◆ WORK REQUEST ◆
Lines in which "POLICY" appears should be pulled from the data below.

-*-*-

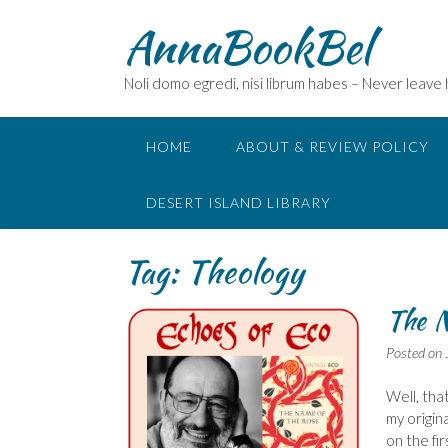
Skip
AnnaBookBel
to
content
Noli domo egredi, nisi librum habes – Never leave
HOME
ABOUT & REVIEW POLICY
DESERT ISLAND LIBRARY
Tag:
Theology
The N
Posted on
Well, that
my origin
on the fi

-*-*-

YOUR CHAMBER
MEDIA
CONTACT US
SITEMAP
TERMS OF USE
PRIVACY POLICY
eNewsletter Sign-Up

-*-*-

◆ EXPECTED ANSWER ◆
ABOUT & REVIEW POLICY
PRIVACY POLICY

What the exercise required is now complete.